Lisa Montgomery: Judge halts execution of only woman on US death row
- Published
A US judge has granted a stay of execution to Lisa Montgomery - just hours before the only woman on America's federal death row was due to be given a lethal injection.
Judge James Hanlon said a competency hearing should be held first.
Montgomery's lawyers had argued she was mentally incompetent to be executed, saying she was born brain-damaged.
Lisa Montgomery strangled a pregnant woman in Missouri before cutting out and kidnapping the baby in 2004.
Montgomery, now 52, would have been the first female federal inmate to be put to death in almost 70 years had her execution in Terre Haute, Indiana, gone ahead as scheduled on 12 January.
What did the judge rule?
In Monday's ruling, Judge Hanlon of the US District Court for the Southern District of Indiana wrote:, external "Ms Montgomery's motion to stay execution is granted to allow the court to conduct a hearing to determine Ms Montgomery's competence to be executed.
"Ms. Montgomery's current mental state is so divorced from reality that she cannot rationally understand the government's rationale for her execution.

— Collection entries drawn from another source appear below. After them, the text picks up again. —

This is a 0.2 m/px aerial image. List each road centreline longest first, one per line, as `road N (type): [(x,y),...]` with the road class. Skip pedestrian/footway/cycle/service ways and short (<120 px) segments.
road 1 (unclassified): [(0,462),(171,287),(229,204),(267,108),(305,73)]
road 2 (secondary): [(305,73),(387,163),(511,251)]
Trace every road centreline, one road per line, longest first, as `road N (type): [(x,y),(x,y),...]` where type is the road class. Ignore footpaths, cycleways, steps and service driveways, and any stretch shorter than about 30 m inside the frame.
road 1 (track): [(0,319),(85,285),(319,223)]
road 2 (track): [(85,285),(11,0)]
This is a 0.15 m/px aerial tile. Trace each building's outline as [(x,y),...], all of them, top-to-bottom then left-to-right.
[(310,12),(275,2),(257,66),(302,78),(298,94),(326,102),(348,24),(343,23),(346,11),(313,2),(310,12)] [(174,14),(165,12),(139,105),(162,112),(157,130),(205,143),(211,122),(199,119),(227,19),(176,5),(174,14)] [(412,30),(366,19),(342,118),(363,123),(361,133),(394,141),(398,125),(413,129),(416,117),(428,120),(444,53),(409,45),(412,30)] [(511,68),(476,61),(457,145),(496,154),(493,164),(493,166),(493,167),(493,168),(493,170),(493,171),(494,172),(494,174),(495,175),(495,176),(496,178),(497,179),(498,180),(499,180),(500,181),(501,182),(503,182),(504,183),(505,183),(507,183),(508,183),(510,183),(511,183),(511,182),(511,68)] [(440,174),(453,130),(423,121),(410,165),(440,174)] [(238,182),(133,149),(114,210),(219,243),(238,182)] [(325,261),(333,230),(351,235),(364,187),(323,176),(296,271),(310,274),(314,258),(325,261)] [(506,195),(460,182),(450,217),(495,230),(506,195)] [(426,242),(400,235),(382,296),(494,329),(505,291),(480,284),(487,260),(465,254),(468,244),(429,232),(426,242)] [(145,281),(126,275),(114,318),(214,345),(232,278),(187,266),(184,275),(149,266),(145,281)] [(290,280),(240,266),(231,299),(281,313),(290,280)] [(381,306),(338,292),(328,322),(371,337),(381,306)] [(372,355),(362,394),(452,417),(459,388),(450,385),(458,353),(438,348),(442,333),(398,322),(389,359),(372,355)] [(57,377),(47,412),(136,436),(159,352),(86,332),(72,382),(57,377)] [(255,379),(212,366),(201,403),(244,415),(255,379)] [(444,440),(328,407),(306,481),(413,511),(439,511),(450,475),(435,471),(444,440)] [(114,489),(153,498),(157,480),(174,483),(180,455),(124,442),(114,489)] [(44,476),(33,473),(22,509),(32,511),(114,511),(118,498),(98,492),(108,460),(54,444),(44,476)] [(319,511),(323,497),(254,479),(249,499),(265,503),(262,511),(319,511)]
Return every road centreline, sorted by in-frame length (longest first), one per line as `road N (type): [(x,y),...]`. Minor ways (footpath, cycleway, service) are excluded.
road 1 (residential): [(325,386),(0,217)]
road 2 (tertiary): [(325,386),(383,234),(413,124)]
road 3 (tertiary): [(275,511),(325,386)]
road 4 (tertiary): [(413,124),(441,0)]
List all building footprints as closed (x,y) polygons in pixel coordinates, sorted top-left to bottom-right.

"The court will set a time and date for the hearing in a separate order in due course," Judge Hanlon wrote.
Montgomery's attorneys welcomed the ruling.
"The court was right to put a stop to Lisa Montgomery's execution," attorney Kelley Henry said in a statement.
"As the court found, Mrs Montgomery 'made a strong showing' of her current incompetence to be executed.
"Mrs Montgomery has brain damage and severe mental illness that was exacerbated by the lifetime of sexual torture she suffered at the hands of caretakers," the attorney added.
Prosecutors have filed a notice to appeal the judge's ruling, CNN reports.
Can Montgomery escape death penalty?
It is the second time that Montgomery's execution has been postponed.
Her execution date was originally set for last December - but a stay was put in place after her attorneys contracted Covid-19.
The last woman to be executed by the US government was Bonnie Heady, who died in a gas chamber in Missouri in 1953, according to the Death Penalty Information Center.
Federal executions had been on pause for 17 years before President Donald Trump ordered them to resume earlier last year.
There are suggestions that Montgomery now may even escape the death penalty entirely, as President-elect Joe Biden - who is due to take office on 20 January - has said he will seek to end federal executions.